A word-for-word copy of the data is what's wanted; pictures stay out of it.

═══ SUPPLIED DATA

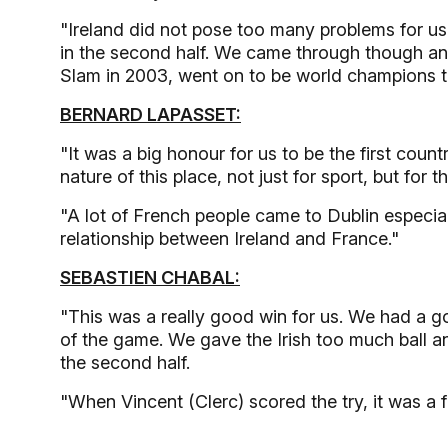
"Ireland did not pose too many problems for us in 
in the second half. We came through though an
Slam in 2003, went on to be world champions t
BERNARD LAPASSET:
"It was a big honour for us to be the first count
nature of this place, not just for sport, but for t
"A lot of French people came to Dublin especially
relationship between Ireland and France."
SEBASTIEN CHABAL:
"This was a really good win for us. We had a goo
of the game. We gave the Irish too much ball a
the second half.
"When Vincent (Clerc) scored the try, it was a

══════

WRITTEN RESPONSE
"Ireland did not pose too many problems for us in 
in the second half. We came through though an
Slam in 2003, went on to be world champions t
BERNARD LAPASSET:
"It was a big honour for us to be the first count
nature of this place, not just for sport, but for t
"A lot of French people came to Dublin especially
relationship between Ireland and France."
SEBASTIEN CHABAL:
"This was a really good win for us. We had a goo
of the game. We gave the Irish too much ball a
the second half.
"When Vincent (Clerc) scored the try, it was a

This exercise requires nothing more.